___ Study material ___
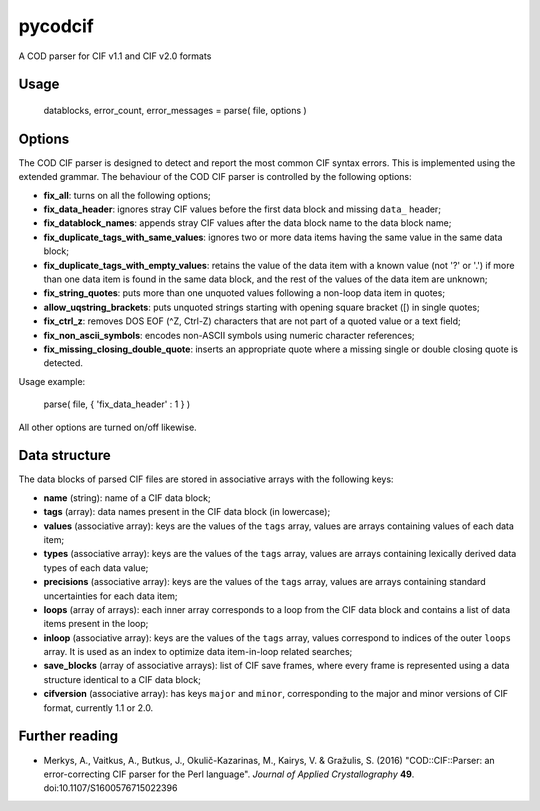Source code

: pycodcif
========

A COD parser for CIF v1.1 and CIF v2.0 formats

Usage
-----

    datablocks, error_count, error_messages = parse( file, options )

Options
-------

The COD CIF parser is designed to detect and report the most common CIF syntax errors.
This is implemented using the extended grammar.
The behaviour of the COD CIF parser is controlled by the following options:

- **fix_all**: turns on all the following options;
- **fix_data_header**: ignores stray CIF values before the first data block and missing ``data_`` header;
- **fix_datablock_names**: appends stray CIF values after the data block name to the data block name;
- **fix_duplicate_tags_with_same_values**: ignores two or more data items having the same value in the same data block;
- **fix_duplicate_tags_with_empty_values**: retains the value of the data item with a known value (not '?' or '.') if more than one data item is found in the same data block, and the rest of the values of the data item are unknown;
- **fix_string_quotes**: puts more than one unquoted values following a non-loop data item in quotes;
- **allow_uqstring_brackets**: puts unquoted strings starting with opening square bracket ([) in single quotes;
- **fix_ctrl_z**: removes DOS EOF (^Z, Ctrl-Z) characters that are not part of a quoted value or a text field;
- **fix_non_ascii_symbols**: encodes non-ASCII symbols using numeric character references;
- **fix_missing_closing_double_quote**: inserts an appropriate quote where a missing single or double closing quote is detected.

Usage example:

    parse( file, { 'fix_data_header' : 1 } )

All other options are turned on/off likewise.

Data structure
--------------

The data blocks of parsed CIF files are stored in associative arrays with the following keys:

- **name** (string): name of a CIF data block;
- **tags** (array): data names present in the CIF data block (in lowercase);
- **values** (associative array): keys are the values of the ``tags`` array, values are arrays containing values of each data item;
- **types** (associative array): keys are the values of the ``tags`` array, values are arrays containing lexically derived data types of each data value;
- **precisions** (associative array): keys are the values of the ``tags`` array, values are arrays containing standard uncertainties for each data item;
- **loops** (array of arrays): each inner array corresponds to a loop from the CIF data block and contains a list of data items present in the loop;
- **inloop** (associative array): keys are the values of the ``tags`` array, values correspond to indices of the outer ``loops`` array. It is used as an index to optimize data item-in-loop related searches;
- **save_blocks** (array of associative arrays): list of CIF save frames, where every frame is represented using a data structure identical to a CIF data block;
- **cifversion** (associative array): has keys ``major`` and ``minor``, corresponding to the major and minor versions of CIF format, currently 1.1 or 2.0.

Further reading
---------------

- Merkys, A., Vaitkus, A., Butkus, J., Okulič-Kazarinas, M., Kairys, V. & Gražulis, S. (2016)
  "COD::CIF::Parser: an error-correcting CIF parser for the Perl language".
  *Journal of Applied Crystallography* **49**.
  doi:10.1107/S1600576715022396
___
All the lines above need to be repeated exactly, with no pictures carried over.

(Exercise solution):
Source code

: pycodcif
========

A COD parser for CIF v1.1 and CIF v2.0 formats

Usage
-----

    datablocks, error_count, error_messages = parse( file, options )

Options
-------

The COD CIF parser is designed to detect and report the most common CIF syntax errors.
This is implemented using the extended grammar.
The behaviour of the COD CIF parser is controlled by the following options:

- **fix_all**: turns on all the following options;
- **fix_data_header**: ignores stray CIF values before the first data block and missing ``data_`` header;
- **fix_datablock_names**: appends stray CIF values after the data block name to the data block name;
- **fix_duplicate_tags_with_same_values**: ignores two or more data items having the same value in the same data block;
- **fix_duplicate_tags_with_empty_values**: retains the value of the data item with a known value (not '?' or '.') if more than one data item is found in the same data block, and the rest of the values of the data item are unknown;
- **fix_string_quotes**: puts more than one unquoted values following a non-loop data item in quotes;
- **allow_uqstring_brackets**: puts unquoted strings starting with opening square bracket ([) in single quotes;
- **fix_ctrl_z**: removes DOS EOF (^Z, Ctrl-Z) characters that are not part of a quoted value or a text field;
- **fix_non_ascii_symbols**: encodes non-ASCII symbols using numeric character references;
- **fix_missing_closing_double_quote**: inserts an appropriate quote where a missing single or double closing quote is detected.

Usage example:

    parse( file, { 'fix_data_header' : 1 } )

All other options are turned on/off likewise.

Data structure
--------------

The data blocks of parsed CIF files are stored in associative arrays with the following keys:

- **name** (string): name of a CIF data block;
- **tags** (array): data names present in the CIF data block (in lowercase);
- **values** (associative array): keys are the values of the ``tags`` array, values are arrays containing values of each data item;
- **types** (associative array): keys are the values of the ``tags`` array, values are arrays containing lexically derived data types of each data value;
- **precisions** (associative array): keys are the values of the ``tags`` array, values are arrays containing standard uncertainties for each data item;
- **loops** (array of arrays): each inner array corresponds to a loop from the CIF data block and contains a list of data items present in the loop;
- **inloop** (associative array): keys are the values of the ``tags`` array, values correspond to indices of the outer ``loops`` array. It is used as an index to optimize data item-in-loop related searches;
- **save_blocks** (array of associative arrays): list of CIF save frames, where every frame is represented using a data structure identical to a CIF data block;
- **cifversion** (associative array): has keys ``major`` and ``minor``, corresponding to the major and minor versions of CIF format, currently 1.1 or 2.0.

Further reading
---------------

- Merkys, A., Vaitkus, A., Butkus, J., Okulič-Kazarinas, M., Kairys, V. & Gražulis, S. (2016)
  "COD::CIF::Parser: an error-correcting CIF parser for the Perl language".
  *Journal of Applied Crystallography* **49**.
  doi:10.1107/S1600576715022396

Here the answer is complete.